Unmissable symbolism
The trend continued in 2022, when the UPA put forward Margaret Alva, a senior Christian woman leader from Karnataka. The symbolism was unmissable—gender, minority, region were all bundled into one candidature. Alva faced Jagdeep Dhankhar, a Jat from Rajasthan and a known Modi loyalist. The result was emphatic: Dhankhar won by a margin of 346 votes. But the subtext was larger than the score line. The BJP had once again asserted control over the House of Elders. The caste equation, once used to balance representation, is now often used to divide and disrupt opposition unity. In 2025, that story continues. The contest is layered.

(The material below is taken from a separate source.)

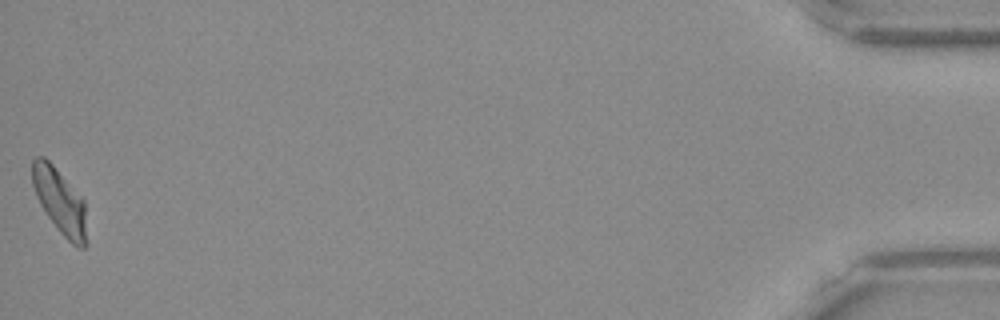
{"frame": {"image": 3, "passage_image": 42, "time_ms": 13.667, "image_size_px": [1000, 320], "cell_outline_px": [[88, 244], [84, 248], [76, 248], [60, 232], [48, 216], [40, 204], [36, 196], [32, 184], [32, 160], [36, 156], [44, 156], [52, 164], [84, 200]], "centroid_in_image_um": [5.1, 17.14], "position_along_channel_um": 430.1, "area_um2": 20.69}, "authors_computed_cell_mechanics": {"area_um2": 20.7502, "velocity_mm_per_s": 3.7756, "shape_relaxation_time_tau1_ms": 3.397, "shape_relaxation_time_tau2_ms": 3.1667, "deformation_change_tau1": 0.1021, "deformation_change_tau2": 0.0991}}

It pits a liberal legal mind against a loyal ideological worker. The South is at a crossroads: will Tamil pride accept a BJP man, or will Andhra loyalty bow before central diktats? The BJP has the edge in Parliament and allies, even if reluctant, may toe the line. But the subtext is louder than the result. The symbolism of this contest – RSS vs Nehruvism, Tamil vs Telugu, and Stalin vs Sangh – is inescapable. The vice- presidency is caught in the larger struggle between homogenisation and heterodoxy, between control and conscience. INDIA is banking on Sudershan Reddy’s regional identity to force a rift in the NDA ranks. Conversely, NDA expects the opposition’s hesitation about a conservative Tamil RSS man to split the secular camp. These are not candidates; they are chess pieces. The game is federal fragmentation.
Political culture
This election is also a verdict on political culture. The rise of partisan Vice- Presidents like Hamid Ansari and Jagdeep Dhankhar, whose confrontations with opposition members were frequent, signals a new normal. The chair is no longer neutral. The Rajya Sabha, a House for deliberation, suffers the most if its proceedings are steered by a chairman who is blindly beholden to power, not principle. India’s democracy, battered by this spectacle, cries for a Vice-President who rises above caste and creed, not one mired in their quicksand.
This election is a confrontation between homogenisation and heterodoxy, between constitutional conscience and majoritarian might. The Upper House teeters on a dilemma: is its chair a custodian of conscience or a commissar of compliance? In 2025, as MPs cast their votes, they are not merely electing a Vice-President. They are adjudicating between two metaphysical visions of India – one hegemonised by monolithic majoritarianism, and the other animated by hyped pluralist possibility. When the VicePresident becomes a vassal, the Republic itself becomes a relic.
Thus, from S Radhakrishnan to Reddy, from philosophy to fragmentation, the office of Vice-President has undergone a slow degeneration. Not because the individuals are less capable, but because the criterion for selection has shrunk from excellence to expedience. A nation that once looked to the vice-presidency for vision, now uses it to send signals – to caste groups, to regions, to restless coalitions. The second-highest constitutional office in India has become the second-most symbolic seat – hardly honoured, largely hollowed.